Please request additional models to the English and German ones that are currently installed. We will then add them to the Hub and you do not need to worry about downloads. For a list of available languages and models, see [here](https://stanfordnlp.github.io/stanza/available_models.html). 

### Modify the keys for your specific run - do change

You can now modify the keys to specify a different input file, output file, and selected tool as so:

In [None]:
# first make a copy of the dictionary for your run
mydict = default_dict
# now you need to set your parameters
# change the value of the key on the right hand of the "="
mydict["input"] = "./test/test_files/example_en.txt"
# change the value of the key on the right hand of the "="
mydict["tool"] = "spacy"  # or "stanza" - so far, only spacy and stanza are implemented
# specify the output directory of the vrt file
mydict["advanced_options"]["output_dir"] = "./test/test_files/"

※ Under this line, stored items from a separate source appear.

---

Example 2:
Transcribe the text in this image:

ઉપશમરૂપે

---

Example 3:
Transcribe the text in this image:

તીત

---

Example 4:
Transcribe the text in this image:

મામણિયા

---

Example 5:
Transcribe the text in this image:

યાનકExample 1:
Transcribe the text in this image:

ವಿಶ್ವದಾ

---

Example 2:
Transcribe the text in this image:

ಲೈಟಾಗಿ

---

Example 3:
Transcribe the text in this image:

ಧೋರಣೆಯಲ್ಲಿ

Please note the "" around the keys - these are essential as the values are passed as string and should not be removed!

### Validate the input - do not change
The input is then validated to make sure all options have been set correctly.

In [None]:
be.prepare_run.validate_input_dict(mydict)

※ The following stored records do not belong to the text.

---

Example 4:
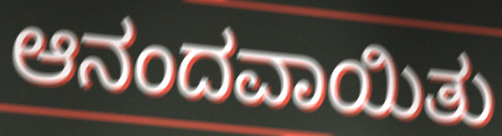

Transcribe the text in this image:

ಆನಂದವಾಯಿತು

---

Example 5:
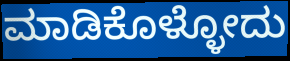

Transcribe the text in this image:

ಮಾಡಿಕೊಳ್ಳೋದು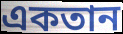
একতান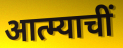
आत्म्याचींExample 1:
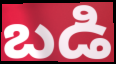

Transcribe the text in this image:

### Read in the input text to be processed as raw text - do not change

In [None]:
# read in the raw text
data = be.prepare_run.get_text(mydict["input"])

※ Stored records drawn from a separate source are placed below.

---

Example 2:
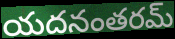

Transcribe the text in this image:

యదనంతరమ్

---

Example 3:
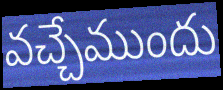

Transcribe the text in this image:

వచ్చేముందు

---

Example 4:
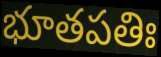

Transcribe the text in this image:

భూతపతిః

You can print the text as so:

In [None]:
print(data)

You may also directly copy and paste text here - take care that it is surrounded by double quotes again:

In [None]:
data = "This is my text. I like it better this way."

## Load the tool pipeline and process the text - do not change

In [None]:
# get specific dict for spacy
subdict = mydict[mydict["tool"] + "_dict"]
# load the pipeline using the selected options
pipe = msp.spacy_pipe(subdict)

After doing this we only have to apply the pipeline to the data we read in earlier.

In [None]:
# apply pipeline to data
annotated = pipe.apply_to(data)

To extract the results of the pipeline  we can easily pass the results to a .vrt file using the output name defined in the .json.

In [None]:
# get the annotated .vrt and pass to cwb
annotated.pass_results("STR", mydict, ret=False)

Loading the pipeline, applying it and passing the results can be done conveniently in one line:

In [None]:
msp.spacy_pipe(subdict).apply_to(data).pass_results("STR", mydict, ret=False)

## Access the newly annotated corpus in cwb via cwb-ccc
This needs to be adjusted on the jupyterjub as there are specific directories required. 

In [None]:
import ccc

In [None]:
from ccc import Corpora

In [None]:
corpora = Corpora(
    cqp_bin="/usr/local/bin/cqp",
    registry_path="/home/jovyan/shared/registry",
)

In [None]:
print(corpora)

In [None]:
corpus = corpora.activate(corpus_name="TEST")

In [None]:
corpus.attributes_available

In [None]:
# Use the newly encoded corpus
query = r'"if"'
dump = corpus.query(query)

In [None]:
# print the query data frame
dump.df

In [None]:
dump = corpus.query(cqp_query=query, context=20, context_break="s")